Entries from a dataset
▼

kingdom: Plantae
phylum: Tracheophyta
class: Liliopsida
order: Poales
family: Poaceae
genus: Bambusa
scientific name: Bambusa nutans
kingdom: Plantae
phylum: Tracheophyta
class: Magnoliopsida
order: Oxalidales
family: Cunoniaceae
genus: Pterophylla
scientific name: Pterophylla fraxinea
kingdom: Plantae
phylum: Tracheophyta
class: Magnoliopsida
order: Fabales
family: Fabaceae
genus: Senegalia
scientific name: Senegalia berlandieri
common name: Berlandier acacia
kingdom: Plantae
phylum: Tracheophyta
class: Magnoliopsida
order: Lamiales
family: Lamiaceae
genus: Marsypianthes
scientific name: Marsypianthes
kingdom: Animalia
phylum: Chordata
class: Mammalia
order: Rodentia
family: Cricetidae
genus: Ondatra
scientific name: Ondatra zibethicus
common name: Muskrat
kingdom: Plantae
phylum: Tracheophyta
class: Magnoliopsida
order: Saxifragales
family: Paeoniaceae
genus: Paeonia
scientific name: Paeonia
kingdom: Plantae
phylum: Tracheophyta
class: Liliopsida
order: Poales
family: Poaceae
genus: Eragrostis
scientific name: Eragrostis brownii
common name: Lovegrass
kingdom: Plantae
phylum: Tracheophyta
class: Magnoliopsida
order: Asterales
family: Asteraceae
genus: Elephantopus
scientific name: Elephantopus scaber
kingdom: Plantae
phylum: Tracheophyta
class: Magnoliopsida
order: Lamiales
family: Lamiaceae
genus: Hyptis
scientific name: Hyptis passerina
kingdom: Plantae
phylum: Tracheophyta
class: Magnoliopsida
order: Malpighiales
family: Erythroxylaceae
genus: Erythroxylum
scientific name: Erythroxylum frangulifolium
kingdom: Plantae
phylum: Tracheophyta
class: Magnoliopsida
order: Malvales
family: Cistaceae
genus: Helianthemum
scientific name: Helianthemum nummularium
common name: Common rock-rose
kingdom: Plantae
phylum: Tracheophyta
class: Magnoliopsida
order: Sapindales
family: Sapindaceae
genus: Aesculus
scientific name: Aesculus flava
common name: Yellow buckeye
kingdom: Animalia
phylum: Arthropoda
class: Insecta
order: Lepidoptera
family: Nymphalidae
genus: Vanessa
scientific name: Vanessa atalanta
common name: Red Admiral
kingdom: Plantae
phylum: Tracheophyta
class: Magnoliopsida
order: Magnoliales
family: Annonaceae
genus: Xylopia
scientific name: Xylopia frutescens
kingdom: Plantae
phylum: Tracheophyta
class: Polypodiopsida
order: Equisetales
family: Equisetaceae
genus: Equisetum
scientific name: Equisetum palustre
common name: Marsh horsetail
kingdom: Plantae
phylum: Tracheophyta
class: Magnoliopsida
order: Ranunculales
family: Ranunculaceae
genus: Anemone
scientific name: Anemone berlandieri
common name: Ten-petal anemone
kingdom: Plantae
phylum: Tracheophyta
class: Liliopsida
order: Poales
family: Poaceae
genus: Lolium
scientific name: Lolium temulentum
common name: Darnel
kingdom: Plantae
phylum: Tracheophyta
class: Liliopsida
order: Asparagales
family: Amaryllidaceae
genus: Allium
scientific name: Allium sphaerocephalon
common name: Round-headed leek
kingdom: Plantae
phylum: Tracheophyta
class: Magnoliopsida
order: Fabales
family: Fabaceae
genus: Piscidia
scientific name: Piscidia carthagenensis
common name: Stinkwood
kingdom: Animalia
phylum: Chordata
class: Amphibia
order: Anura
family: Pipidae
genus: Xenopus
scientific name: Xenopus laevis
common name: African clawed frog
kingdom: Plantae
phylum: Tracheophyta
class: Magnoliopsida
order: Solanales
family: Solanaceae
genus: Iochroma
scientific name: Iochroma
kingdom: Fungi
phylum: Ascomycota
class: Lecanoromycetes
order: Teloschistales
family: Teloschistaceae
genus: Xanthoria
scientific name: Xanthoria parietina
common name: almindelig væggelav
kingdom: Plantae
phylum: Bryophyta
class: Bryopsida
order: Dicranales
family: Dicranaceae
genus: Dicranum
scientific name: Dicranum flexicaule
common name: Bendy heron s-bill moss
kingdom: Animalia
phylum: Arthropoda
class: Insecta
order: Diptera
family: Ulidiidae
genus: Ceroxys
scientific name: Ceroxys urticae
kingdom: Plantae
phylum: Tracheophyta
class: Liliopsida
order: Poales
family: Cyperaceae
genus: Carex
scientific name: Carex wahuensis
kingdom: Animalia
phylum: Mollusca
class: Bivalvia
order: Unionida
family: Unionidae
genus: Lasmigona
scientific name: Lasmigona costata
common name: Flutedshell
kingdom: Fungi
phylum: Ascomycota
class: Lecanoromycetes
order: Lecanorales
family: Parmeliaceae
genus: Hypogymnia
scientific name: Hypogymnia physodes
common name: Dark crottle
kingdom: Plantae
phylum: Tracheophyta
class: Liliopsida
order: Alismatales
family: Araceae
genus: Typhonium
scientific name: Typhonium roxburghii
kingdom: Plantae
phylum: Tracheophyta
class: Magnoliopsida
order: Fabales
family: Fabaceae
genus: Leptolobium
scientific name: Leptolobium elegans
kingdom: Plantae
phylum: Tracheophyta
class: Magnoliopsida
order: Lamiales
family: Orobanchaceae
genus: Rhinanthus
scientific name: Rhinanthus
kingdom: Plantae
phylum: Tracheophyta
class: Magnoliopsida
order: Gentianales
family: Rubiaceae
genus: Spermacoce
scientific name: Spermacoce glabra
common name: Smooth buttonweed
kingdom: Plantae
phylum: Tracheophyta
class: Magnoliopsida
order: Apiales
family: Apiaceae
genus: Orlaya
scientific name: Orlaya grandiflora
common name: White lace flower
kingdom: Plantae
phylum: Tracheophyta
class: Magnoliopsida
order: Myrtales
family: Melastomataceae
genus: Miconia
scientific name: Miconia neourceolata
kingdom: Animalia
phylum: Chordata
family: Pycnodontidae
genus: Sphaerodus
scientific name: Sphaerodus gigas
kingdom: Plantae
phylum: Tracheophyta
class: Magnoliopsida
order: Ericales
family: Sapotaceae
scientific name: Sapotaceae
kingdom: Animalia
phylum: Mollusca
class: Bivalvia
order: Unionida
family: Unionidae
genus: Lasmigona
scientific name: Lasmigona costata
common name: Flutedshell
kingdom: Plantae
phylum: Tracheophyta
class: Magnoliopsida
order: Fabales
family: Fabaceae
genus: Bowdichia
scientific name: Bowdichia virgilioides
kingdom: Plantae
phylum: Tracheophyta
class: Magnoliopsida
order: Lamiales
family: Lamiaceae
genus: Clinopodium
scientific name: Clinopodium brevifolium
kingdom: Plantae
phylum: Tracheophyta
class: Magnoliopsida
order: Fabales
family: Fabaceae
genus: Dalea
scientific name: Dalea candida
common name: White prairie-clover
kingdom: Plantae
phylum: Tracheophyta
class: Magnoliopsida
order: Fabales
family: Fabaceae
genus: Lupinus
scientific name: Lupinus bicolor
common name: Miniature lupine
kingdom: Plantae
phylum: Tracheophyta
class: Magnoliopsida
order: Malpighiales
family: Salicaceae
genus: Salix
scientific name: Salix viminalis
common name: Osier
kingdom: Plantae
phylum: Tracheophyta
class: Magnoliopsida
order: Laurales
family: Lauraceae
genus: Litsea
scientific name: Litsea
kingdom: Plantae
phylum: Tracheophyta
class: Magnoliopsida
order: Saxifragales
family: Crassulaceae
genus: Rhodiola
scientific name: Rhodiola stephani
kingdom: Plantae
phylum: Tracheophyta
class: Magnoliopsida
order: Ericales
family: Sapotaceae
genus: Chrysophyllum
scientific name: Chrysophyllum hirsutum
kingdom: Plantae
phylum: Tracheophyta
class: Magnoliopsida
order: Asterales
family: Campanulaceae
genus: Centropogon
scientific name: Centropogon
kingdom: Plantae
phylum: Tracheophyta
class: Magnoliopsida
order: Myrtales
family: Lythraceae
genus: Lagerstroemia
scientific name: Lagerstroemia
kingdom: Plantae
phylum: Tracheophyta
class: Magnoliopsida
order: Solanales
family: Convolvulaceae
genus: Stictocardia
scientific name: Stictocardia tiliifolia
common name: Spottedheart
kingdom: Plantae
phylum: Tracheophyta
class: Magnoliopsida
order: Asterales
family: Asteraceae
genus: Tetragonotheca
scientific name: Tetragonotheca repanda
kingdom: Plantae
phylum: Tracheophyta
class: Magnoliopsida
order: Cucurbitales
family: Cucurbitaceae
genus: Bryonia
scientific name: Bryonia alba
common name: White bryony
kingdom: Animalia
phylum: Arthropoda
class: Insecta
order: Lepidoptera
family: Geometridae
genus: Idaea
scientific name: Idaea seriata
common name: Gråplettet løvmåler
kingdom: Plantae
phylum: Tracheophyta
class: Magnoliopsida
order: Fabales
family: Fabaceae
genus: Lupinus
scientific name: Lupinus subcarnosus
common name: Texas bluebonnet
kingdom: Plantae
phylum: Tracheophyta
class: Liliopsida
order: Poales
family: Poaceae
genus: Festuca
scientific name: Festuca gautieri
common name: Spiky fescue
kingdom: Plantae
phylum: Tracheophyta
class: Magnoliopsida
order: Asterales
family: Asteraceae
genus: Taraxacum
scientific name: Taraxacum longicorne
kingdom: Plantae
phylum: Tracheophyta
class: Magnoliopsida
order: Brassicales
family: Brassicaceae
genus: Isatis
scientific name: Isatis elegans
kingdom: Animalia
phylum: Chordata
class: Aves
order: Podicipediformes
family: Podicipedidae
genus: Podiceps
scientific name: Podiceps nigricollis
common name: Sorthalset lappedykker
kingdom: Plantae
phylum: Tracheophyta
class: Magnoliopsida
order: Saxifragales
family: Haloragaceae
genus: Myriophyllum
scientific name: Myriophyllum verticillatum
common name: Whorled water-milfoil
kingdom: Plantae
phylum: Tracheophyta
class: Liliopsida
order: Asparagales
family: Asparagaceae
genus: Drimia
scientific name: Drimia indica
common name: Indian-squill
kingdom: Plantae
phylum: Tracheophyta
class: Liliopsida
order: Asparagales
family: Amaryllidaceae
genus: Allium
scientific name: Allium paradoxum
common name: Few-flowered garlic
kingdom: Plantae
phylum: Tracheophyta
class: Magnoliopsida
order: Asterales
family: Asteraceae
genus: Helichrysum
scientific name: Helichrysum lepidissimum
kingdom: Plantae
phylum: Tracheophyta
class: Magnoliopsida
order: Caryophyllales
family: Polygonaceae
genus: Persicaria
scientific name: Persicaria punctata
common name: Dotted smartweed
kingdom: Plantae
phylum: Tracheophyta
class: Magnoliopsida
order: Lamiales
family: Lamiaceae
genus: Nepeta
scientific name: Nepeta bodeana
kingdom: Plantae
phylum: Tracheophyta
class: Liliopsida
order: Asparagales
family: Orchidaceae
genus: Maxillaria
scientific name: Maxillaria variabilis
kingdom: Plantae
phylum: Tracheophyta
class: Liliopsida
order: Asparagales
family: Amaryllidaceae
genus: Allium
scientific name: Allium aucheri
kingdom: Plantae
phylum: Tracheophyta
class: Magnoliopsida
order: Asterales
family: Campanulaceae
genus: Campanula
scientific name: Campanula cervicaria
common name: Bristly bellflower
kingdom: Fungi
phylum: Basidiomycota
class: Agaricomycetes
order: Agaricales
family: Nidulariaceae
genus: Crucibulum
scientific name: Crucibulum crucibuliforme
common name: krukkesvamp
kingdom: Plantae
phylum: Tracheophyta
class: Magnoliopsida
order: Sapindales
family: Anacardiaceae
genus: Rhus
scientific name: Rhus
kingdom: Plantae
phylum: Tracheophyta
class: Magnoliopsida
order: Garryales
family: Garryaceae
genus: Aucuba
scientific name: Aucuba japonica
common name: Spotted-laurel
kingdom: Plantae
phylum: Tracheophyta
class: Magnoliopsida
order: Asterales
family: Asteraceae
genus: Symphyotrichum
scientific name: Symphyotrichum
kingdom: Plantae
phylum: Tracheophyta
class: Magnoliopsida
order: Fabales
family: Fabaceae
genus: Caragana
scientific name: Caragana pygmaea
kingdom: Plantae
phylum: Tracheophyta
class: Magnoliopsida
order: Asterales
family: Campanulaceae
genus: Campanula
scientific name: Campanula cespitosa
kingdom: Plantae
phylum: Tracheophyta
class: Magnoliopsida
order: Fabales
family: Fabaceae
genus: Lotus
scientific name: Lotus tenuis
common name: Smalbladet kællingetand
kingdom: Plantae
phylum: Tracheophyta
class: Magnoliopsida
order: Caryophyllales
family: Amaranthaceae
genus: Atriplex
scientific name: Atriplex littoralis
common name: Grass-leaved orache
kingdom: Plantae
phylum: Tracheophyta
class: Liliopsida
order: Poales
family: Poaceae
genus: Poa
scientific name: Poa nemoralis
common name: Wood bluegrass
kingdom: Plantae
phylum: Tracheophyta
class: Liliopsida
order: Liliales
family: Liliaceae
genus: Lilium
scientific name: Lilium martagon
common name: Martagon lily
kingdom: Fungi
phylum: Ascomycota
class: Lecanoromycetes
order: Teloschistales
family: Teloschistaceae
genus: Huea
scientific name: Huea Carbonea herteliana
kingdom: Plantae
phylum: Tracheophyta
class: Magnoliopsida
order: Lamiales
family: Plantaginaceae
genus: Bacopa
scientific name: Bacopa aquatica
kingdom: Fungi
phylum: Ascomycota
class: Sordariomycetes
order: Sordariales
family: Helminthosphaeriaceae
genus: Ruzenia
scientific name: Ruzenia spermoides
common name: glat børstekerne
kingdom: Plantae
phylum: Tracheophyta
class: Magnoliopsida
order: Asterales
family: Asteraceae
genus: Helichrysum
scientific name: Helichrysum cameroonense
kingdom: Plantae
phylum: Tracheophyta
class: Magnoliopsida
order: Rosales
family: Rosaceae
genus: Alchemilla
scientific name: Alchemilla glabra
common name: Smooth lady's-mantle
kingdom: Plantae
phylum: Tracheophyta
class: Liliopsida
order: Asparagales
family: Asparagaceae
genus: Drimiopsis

▲

Required work: Please format the stretch from the line containing "order: Garryales" through the line containing "scientific name: Symphyotrichum", both included, as a JSON list of strings with one string per line and no blank lines.

Task answer:
[
  "order: Garryales",
  "family: Garryaceae",
  "genus: Aucuba",
  "scientific name: Aucuba japonica",
  "common name: Spotted-laurel",
  "kingdom: Plantae",
  "phylum: Tracheophyta",
  "class: Magnoliopsida",
  "order: Asterales",
  "family: Asteraceae",
  "genus: Symphyotrichum",
  "scientific name: Symphyotrichum"
]